Dear fellow-gardeners:
This is a post-Olympic post - because here in France of course we don't like you Brits 'cos you've won so many medals and you're better apparently than we in La France - me, I have a leg on each side of the fence (ouch!) 'cos I'm Irish by birth, Brit by passport, French by adoption ... And I know that ground elder flourishes everywhere.

But please if the Geneva convention doesn't forbid, what DO you truly and honestly do to prevent slugs? I used to sprinkle salt, scatter eggshells, plant beer-traps... Laugh in the midnight hour as they scavenged each other... We were equal contestants?

this year, they seem to have beaten me ... the last courgette plant has gone down.
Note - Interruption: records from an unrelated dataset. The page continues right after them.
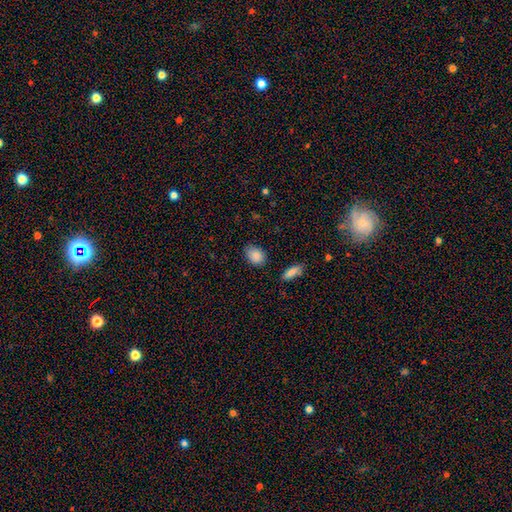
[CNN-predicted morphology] Smooth or featured? Predicted: smooth (p=0.87). How rounded? Predicted: in between (p=0.72). Merging? Predicted: none (p=0.81).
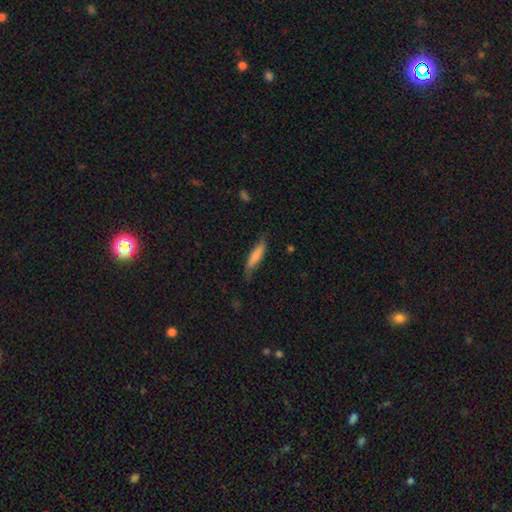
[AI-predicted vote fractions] This appears to be a smooth galaxy with no disk features (76%) that is cigar-shaped (75%). Merging: none (66%).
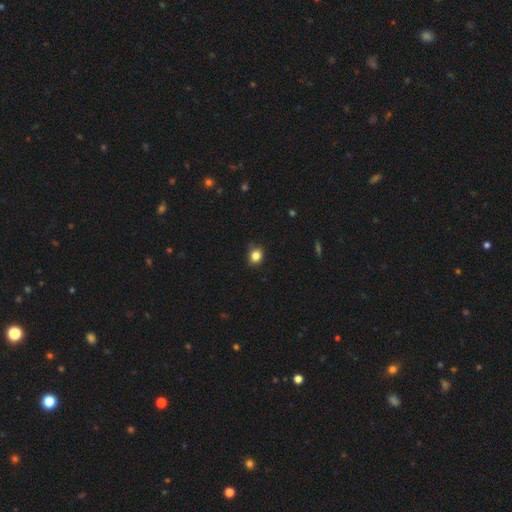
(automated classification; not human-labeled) A smooth galaxy with no disk features (83%) that is round (63%). Merging: none (75%).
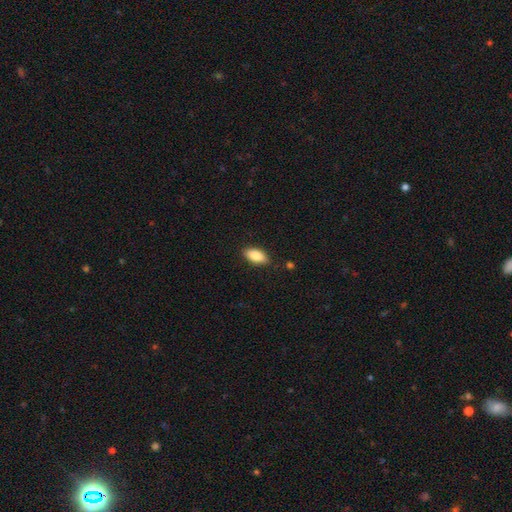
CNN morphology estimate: The model was most divided on "merging": none: 86%, minor disturbance: 10%, major disturbance: 2%, merger: 1%. More confident: how rounded — in between (90%); smooth or featured — smooth (87%).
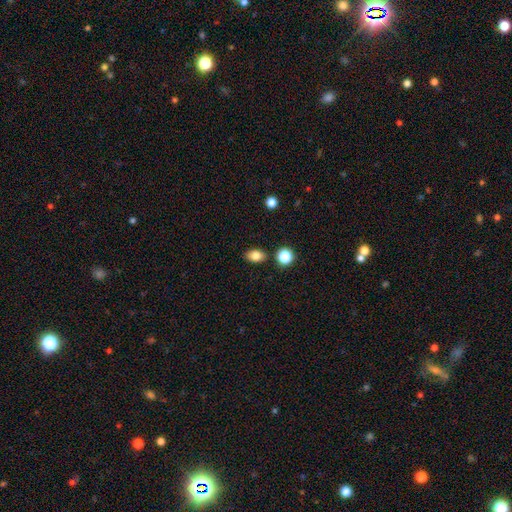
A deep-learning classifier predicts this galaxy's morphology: A smooth galaxy with no disk features (81%) that is in between round and cigar-shaped (80%). Merging: none (84%).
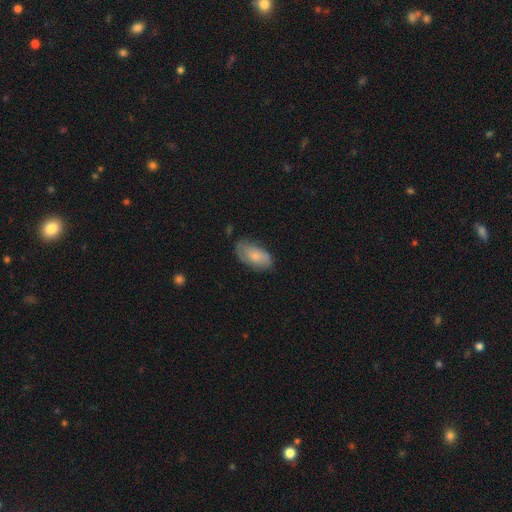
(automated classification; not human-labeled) Smooth or featured?
  - smooth: 61% *
  - featured or disk: 32%
  - star or artifact: 7%
How rounded?
  - in between: 93% *
  - round: 4%
  - cigar-shaped: 3%
Merging?
  - none: 66% *
  - minor disturbance: 26%
  - major disturbance: 7%
  - merger: 2%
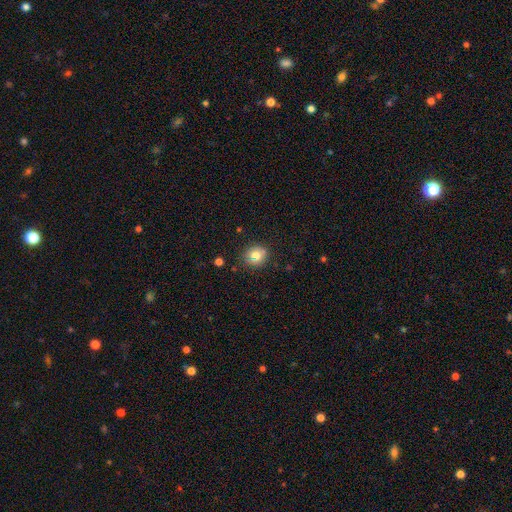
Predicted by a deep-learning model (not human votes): Smooth or featured: smooth — 73% (featured or disk — 15%)
How rounded: round — 74% (in between — 25%)
Merging: none — 82% (minor disturbance — 12%)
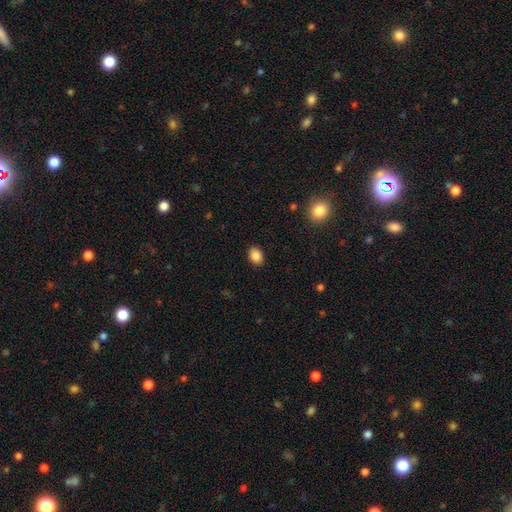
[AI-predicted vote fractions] Morphology: type=smooth (87%); roundness=in between (67%); merging=none (89%).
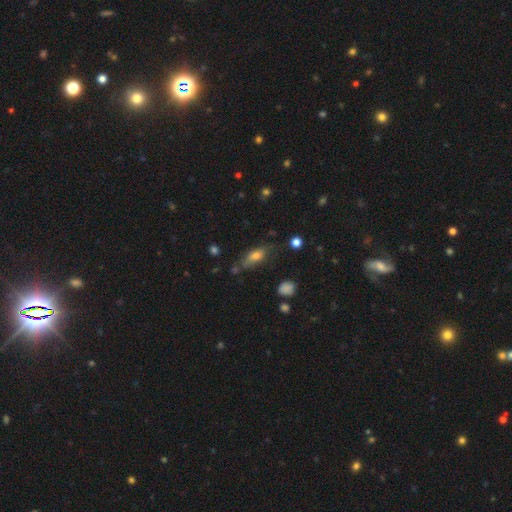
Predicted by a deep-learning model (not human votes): smooth-or-featured: smooth: 67% | featured or disk: 23% | star or artifact: 10%
  how-rounded: in between: 70% | cigar-shaped: 25% | round: 5%
  merging: none: 58% | minor disturbance: 27% | major disturbance: 9% | merger: 6%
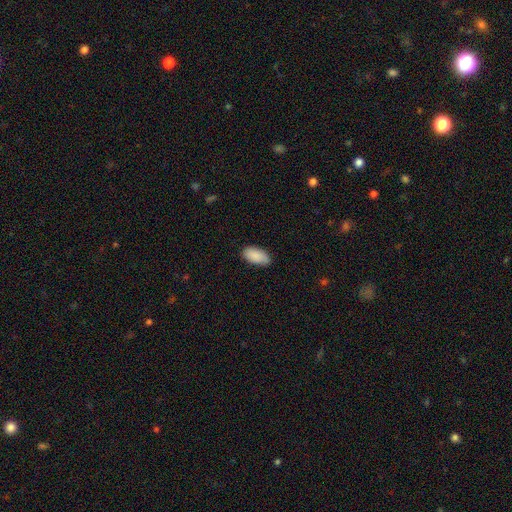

Never mind the Floral Dance or the Tango... anybody got a "Kill Slug" Dance?

PS sending this just so you don't think it's any different in France... we eat snails, but obviously not fast enough...

Seriously - slug pellets? lots of night-time sorties? give up and buy plastic plants? Please let me know your (preferably without those blue pellets) preferred remedies... I know they say organic gardeners should 'grow more and allow for pests', but last night & today's forage into my potager somehow makes me feel that 80 per cent (Them) and 15 (Moi) (allow 5 per cent for costs, never mind the physical endeavour I put in) is not a good return!

Hope anyone reading this sympathises - I'm so cross, I think I'm going to go into thistle cultivation! (or do those dratted slimey things eat those, too?)




Answers

 

Oh dear,MJ..we are experiencing the same problems here,whatever method we use..organically,like me,or nasty stuff.but the little B's still win ! I don't grow veg anymore,as not enough space..so can't help you on that side of it..and when you find 'three in a bed.'.or pot,in my case, all 'clinging ',together..in an amorous way,no doubt..what chance do we have? ..even found them at the very top of an Aucuba..only way is stalking them.whatever time of day,or night !...no easy answer I'm afraid..

14 Aug, 2012

 

Ok, Bloomer, I've found them on plants that the books say 'they don't like' (presumably slugs/snails are too busy eating to read those books!) clearly I'm going to have to indulge my serial killer instincts... shall buy the next wellie boots (chameau shoes here, v.expensive), with an eye to whether the tread is right for slug and snail squashing!

14 Aug, 2012

 

What I want to know is.......are slugs edible? Especially when you get really upset with them after they get to your courgettes first. Reading a book on Livingstone et al currently, and it did say in there that slavers, killed in the jungle by his escort, were carrying 'cooked slugs'. Suggesting that bit of jungle hunted out. Some people eat snails, of similar construction, with garlic and butter very tasty too.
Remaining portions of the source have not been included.